Copy the data from the beginning through the line containing "28 septiembre", swapping "Descargar" for "Download" and leaving everything else unchanged.

Start of Supplied records

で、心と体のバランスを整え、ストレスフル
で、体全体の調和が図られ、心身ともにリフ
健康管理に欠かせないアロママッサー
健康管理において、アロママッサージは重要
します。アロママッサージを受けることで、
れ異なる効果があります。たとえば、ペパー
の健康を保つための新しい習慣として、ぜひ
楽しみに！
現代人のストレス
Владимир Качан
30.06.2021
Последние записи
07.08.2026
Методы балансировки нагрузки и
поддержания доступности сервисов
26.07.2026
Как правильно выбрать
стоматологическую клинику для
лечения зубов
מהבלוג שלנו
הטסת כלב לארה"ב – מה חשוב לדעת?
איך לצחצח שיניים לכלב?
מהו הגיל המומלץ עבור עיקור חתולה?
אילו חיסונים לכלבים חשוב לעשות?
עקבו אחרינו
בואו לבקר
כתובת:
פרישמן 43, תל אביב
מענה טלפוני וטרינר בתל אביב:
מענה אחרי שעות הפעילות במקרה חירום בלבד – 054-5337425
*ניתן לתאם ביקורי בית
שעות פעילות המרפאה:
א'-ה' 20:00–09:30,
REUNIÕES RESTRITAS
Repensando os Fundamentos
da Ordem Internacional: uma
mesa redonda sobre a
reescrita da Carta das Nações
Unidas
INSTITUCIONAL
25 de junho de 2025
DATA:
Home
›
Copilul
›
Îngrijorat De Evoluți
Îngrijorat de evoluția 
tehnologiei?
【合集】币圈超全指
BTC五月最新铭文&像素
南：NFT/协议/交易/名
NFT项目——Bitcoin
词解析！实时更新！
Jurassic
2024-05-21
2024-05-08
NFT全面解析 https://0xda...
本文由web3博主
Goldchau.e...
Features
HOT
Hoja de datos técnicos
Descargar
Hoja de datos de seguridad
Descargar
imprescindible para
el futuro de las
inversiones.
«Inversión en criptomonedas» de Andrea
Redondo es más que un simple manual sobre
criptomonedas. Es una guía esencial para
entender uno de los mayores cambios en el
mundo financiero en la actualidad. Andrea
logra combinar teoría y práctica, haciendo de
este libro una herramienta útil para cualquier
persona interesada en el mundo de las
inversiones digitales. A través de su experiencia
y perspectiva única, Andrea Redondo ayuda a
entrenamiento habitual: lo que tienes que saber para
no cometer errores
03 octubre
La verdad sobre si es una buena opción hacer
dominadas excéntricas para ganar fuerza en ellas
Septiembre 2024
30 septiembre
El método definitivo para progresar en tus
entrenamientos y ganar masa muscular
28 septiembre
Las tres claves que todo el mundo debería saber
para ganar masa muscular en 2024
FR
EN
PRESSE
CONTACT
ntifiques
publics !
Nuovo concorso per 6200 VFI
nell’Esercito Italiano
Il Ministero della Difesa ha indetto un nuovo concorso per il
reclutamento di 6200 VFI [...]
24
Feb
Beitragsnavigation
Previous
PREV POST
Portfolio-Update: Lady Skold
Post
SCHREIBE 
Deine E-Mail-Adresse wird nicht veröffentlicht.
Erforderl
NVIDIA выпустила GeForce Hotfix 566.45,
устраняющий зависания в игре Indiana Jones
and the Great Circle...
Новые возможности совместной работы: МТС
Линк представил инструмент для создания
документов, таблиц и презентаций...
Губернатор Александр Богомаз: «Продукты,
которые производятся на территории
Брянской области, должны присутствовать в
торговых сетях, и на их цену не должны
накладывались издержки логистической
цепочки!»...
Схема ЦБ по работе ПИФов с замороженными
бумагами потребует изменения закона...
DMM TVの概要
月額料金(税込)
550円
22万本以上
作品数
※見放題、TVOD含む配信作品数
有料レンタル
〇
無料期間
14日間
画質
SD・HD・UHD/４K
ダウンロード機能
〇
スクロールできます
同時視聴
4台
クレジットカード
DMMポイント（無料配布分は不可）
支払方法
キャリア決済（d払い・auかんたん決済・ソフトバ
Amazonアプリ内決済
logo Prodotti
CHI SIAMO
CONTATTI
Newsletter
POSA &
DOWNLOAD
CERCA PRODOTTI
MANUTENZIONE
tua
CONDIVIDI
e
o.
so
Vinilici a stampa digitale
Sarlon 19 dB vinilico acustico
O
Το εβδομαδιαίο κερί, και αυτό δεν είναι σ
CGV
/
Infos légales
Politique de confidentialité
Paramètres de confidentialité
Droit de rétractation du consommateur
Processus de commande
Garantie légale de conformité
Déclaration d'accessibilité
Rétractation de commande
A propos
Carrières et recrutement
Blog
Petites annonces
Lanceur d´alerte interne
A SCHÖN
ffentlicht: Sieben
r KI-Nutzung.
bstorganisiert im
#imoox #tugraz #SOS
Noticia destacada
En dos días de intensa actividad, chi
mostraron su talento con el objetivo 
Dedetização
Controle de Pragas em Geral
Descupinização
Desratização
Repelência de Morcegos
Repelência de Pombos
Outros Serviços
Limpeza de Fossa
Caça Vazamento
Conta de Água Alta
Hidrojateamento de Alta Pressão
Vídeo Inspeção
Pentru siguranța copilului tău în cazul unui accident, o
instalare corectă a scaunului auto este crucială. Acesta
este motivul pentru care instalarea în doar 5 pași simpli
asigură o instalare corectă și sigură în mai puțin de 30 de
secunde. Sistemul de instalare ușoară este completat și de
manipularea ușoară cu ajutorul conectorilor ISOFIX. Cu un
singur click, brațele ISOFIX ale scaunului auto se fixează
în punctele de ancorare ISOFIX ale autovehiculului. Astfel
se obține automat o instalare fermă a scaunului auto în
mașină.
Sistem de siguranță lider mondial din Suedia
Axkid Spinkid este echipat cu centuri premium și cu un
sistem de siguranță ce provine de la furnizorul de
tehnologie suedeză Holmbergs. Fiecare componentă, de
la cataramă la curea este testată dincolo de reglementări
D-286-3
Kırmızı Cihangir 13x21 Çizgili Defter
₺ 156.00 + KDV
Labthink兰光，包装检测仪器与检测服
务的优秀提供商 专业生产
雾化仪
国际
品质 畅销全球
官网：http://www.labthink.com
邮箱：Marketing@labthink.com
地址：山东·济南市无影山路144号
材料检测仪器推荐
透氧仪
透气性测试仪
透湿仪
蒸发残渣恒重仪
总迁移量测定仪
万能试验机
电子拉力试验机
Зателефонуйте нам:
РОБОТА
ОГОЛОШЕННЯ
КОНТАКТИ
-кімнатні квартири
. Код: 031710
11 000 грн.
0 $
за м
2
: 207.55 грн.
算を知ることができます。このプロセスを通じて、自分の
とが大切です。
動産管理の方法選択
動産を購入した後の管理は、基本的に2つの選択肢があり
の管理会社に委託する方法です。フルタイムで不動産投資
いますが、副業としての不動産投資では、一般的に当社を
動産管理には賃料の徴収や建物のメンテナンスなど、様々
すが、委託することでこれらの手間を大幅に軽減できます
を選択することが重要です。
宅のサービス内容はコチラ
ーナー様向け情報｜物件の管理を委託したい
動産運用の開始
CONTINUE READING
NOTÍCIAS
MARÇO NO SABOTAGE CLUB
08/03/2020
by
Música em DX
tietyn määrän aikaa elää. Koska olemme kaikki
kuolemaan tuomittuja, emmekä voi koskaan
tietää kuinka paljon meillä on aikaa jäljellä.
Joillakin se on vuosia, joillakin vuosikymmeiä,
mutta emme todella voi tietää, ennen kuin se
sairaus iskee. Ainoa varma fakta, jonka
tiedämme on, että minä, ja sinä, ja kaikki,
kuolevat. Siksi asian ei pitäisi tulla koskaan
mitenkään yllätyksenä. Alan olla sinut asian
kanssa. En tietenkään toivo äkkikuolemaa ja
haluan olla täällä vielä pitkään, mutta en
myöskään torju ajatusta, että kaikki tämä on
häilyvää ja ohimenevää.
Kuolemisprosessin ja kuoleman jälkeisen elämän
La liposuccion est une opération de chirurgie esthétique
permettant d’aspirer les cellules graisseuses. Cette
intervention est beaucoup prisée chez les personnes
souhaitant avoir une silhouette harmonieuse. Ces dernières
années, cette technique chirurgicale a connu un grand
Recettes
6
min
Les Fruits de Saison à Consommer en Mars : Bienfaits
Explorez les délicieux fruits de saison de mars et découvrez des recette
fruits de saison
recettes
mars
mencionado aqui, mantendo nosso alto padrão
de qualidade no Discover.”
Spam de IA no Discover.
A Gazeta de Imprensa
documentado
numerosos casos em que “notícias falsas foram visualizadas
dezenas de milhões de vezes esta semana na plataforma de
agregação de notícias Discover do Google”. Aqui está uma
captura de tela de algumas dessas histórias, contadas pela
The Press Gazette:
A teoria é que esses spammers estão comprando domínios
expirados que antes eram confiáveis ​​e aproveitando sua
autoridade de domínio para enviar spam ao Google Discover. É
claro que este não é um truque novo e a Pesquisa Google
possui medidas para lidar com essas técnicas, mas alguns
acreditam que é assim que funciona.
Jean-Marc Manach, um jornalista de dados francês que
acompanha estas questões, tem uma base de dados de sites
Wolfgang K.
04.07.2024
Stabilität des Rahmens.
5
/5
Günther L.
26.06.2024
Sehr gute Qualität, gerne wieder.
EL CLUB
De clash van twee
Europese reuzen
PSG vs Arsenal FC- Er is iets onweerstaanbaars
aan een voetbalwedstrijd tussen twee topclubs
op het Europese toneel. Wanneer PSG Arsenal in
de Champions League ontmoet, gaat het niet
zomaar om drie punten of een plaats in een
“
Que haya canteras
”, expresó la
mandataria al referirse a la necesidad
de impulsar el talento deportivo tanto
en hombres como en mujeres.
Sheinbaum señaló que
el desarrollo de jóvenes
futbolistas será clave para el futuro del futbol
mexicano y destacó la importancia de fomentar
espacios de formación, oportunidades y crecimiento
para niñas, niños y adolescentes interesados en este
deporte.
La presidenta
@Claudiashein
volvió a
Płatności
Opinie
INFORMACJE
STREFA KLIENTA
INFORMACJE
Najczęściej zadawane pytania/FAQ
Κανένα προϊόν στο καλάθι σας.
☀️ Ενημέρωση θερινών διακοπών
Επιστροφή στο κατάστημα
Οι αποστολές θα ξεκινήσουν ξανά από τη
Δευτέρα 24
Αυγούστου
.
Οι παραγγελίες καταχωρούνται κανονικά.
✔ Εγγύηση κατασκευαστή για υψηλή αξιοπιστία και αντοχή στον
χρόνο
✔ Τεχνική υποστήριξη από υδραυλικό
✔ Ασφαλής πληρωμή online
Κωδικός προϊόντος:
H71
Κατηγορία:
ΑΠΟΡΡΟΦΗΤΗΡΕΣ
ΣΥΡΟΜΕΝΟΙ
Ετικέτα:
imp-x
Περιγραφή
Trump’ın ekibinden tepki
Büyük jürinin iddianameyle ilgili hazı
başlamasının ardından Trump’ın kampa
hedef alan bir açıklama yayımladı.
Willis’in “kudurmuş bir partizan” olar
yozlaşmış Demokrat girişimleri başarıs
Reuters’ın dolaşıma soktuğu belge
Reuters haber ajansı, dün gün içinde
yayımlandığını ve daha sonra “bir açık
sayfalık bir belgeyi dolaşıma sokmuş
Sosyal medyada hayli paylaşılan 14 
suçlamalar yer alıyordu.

End of Supplied records

_Your solution_
で、心と体のバランスを整え、ストレスフル
で、体全体の調和が図られ、心身ともにリフ
健康管理に欠かせないアロママッサー
健康管理において、アロママッサージは重要
します。アロママッサージを受けることで、
れ異なる効果があります。たとえば、ペパー
の健康を保つための新しい習慣として、ぜひ
楽しみに！
現代人のストレス
Владимир Качан
30.06.2021
Последние записи
07.08.2026
Методы балансировки нагрузки и
поддержания доступности сервисов
26.07.2026
Как правильно выбрать
стоматологическую клинику для
лечения зубов
מהבלוג שלנו
הטסת כלב לארה"ב – מה חשוב לדעת?
איך לצחצח שיניים לכלב?
מהו הגיל המומלץ עבור עיקור חתולה?
אילו חיסונים לכלבים חשוב לעשות?
עקבו אחרינו
בואו לבקר
כתובת:
פרישמן 43, תל אביב
מענה טלפוני וטרינר בתל אביב:
מענה אחרי שעות הפעילות במקרה חירום בלבד – 054-5337425
*ניתן לתאם ביקורי בית
שעות פעילות המרפאה:
א'-ה' 20:00–09:30,
REUNIÕES RESTRITAS
Repensando os Fundamentos
da Ordem Internacional: uma
mesa redonda sobre a
reescrita da Carta das Nações
Unidas
INSTITUCIONAL
25 de junho de 2025
DATA:
Home
›
Copilul
›
Îngrijorat De Evoluți
Îngrijorat de evoluția 
tehnologiei?
【合集】币圈超全指
BTC五月最新铭文&像素
南：NFT/协议/交易/名
NFT项目——Bitcoin
词解析！实时更新！
Jurassic
2024-05-21
2024-05-08
NFT全面解析 https://0xda...
本文由web3博主
Goldchau.e...
Features
HOT
Hoja de datos técnicos
Download
Hoja de datos de seguridad
Download
imprescindible para
el futuro de las
inversiones.
«Inversión en criptomonedas» de Andrea
Redondo es más que un simple manual sobre
criptomonedas. Es una guía esencial para
entender uno de los mayores cambios en el
mundo financiero en la actualidad. Andrea
logra combinar teoría y práctica, haciendo de
este libro una herramienta útil para cualquier
persona interesada en el mundo de las
inversiones digitales. A través de su experiencia
y perspectiva única, Andrea Redondo ayuda a
entrenamiento habitual: lo que tienes que saber para
no cometer errores
03 octubre
La verdad sobre si es una buena opción hacer
dominadas excéntricas para ganar fuerza en ellas
Septiembre 2024
30 septiembre
El método definitivo para progresar en tus
entrenamientos y ganar masa muscular
28 septiembre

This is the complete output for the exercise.